Exercise task: Copy out every row below line for line, with no changes, and omit the pictures from your answer.

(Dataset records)
## START

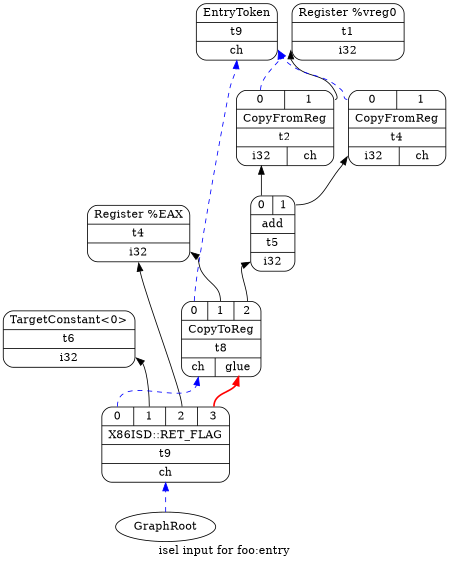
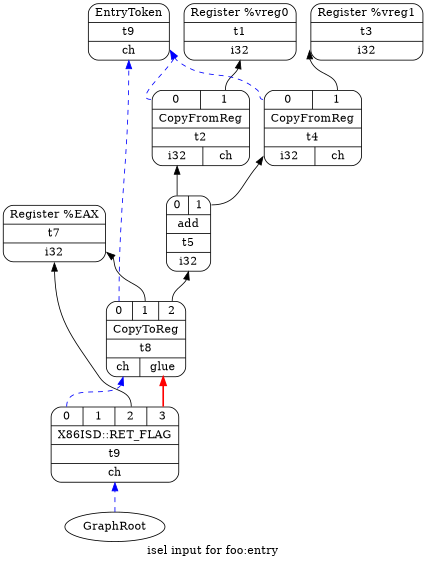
  digraph {
    label="isel input for foo:entry"
    rankdir=BT
    node [shape=Mrecord]
    edge [headport=d0 tailport=s0]
    n1 [label="{EntryToken|t9|{<d0>ch}}"]
    n2 [label="{Register %vreg0|t1|{<d0>i32}}"]
-   n4 [label="{TargetConstant\<0\>|t6|{<d0>i32}}"]
-   n5 [label="{Register %EAX|t4|{<d0>i32}}"]
+   n3 [label="{Register %vreg1|t3|{<d0>i32}}"]
+   n5 [label="{Register %EAX|t7|{<d0>i32}}"]
    n6 [label="{{<s0>0|<s1>1}|CopyFromReg|t2|{<d0>i32|<d1>ch}}"]
    n7 [label="{{<s0>0|<s1>1}|CopyFromReg|t4|{<d0>i32|<d1>ch}}"]
    n8 [label="{{<s0>0|<s1>1}|add|t5|{<d0>i32}}"]
    n9 [label="{{<s0>0|<s1>1|<s2>2}|CopyToReg|t8|{<d0>ch|<d1>glue}}"]
    n10 [label="{{<s0>0|<s1>1|<s2>2|<s3>3}|X86ISD::RET_FLAG|t9|{<d0>ch}}"]
    n11 [label=GraphRoot plaintext=circle shape=""]
    n6 -> n1 [color=blue style=dashed]
    n6 -> n2 [tailport=s1]
    n7 -> n1 [color=blue style=dashed]
+   n7 -> n3 [tailport=s1]
    n8 -> n6
    n8 -> n7 [tailport=s1]
    n9 -> n1 [color=blue style=dashed]
    n9 -> n5 [tailport=s1]
    n9 -> n8 [tailport=s2]
-   n10 -> n4 [tailport=s1]
    n10 -> n5 [tailport=s2]
    n10 -> n9 [color=blue style=dashed]
    n10 -> n9 [color=red headport=d1 style=bold tailport=s3]
    n11 -> n10 [color=blue style=dashed]
  }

## END

The solution:
  digraph {
    label="isel input for foo:entry"
    rankdir=BT
    node [shape=Mrecord]
    edge [headport=d0 tailport=s0]
    n1 [label="{EntryToken|t9|{<d0>ch}}"]
    n2 [label="{Register %vreg0|t1|{<d0>i32}}"]
-   n4 [label="{TargetConstant\<0\>|t6|{<d0>i32}}"]
-   n5 [label="{Register %EAX|t4|{<d0>i32}}"]
+   n3 [label="{Register %vreg1|t3|{<d0>i32}}"]
+   n5 [label="{Register %EAX|t7|{<d0>i32}}"]
    n6 [label="{{<s0>0|<s1>1}|CopyFromReg|t2|{<d0>i32|<d1>ch}}"]
    n7 [label="{{<s0>0|<s1>1}|CopyFromReg|t4|{<d0>i32|<d1>ch}}"]
    n8 [label="{{<s0>0|<s1>1}|add|t5|{<d0>i32}}"]
    n9 [label="{{<s0>0|<s1>1|<s2>2}|CopyToReg|t8|{<d0>ch|<d1>glue}}"]
    n10 [label="{{<s0>0|<s1>1|<s2>2|<s3>3}|X86ISD::RET_FLAG|t9|{<d0>ch}}"]
    n11 [label=GraphRoot plaintext=circle shape=""]
    n6 -> n1 [color=blue style=dashed]
    n6 -> n2 [tailport=s1]
    n7 -> n1 [color=blue style=dashed]
+   n7 -> n3 [tailport=s1]
    n8 -> n6
    n8 -> n7 [tailport=s1]
    n9 -> n1 [color=blue style=dashed]
    n9 -> n5 [tailport=s1]
    n9 -> n8 [tailport=s2]
-   n10 -> n4 [tailport=s1]
    n10 -> n5 [tailport=s2]
    n10 -> n9 [color=blue style=dashed]
    n10 -> n9 [color=red headport=d1 style=bold tailport=s3]
    n11 -> n10 [color=blue style=dashed]
  }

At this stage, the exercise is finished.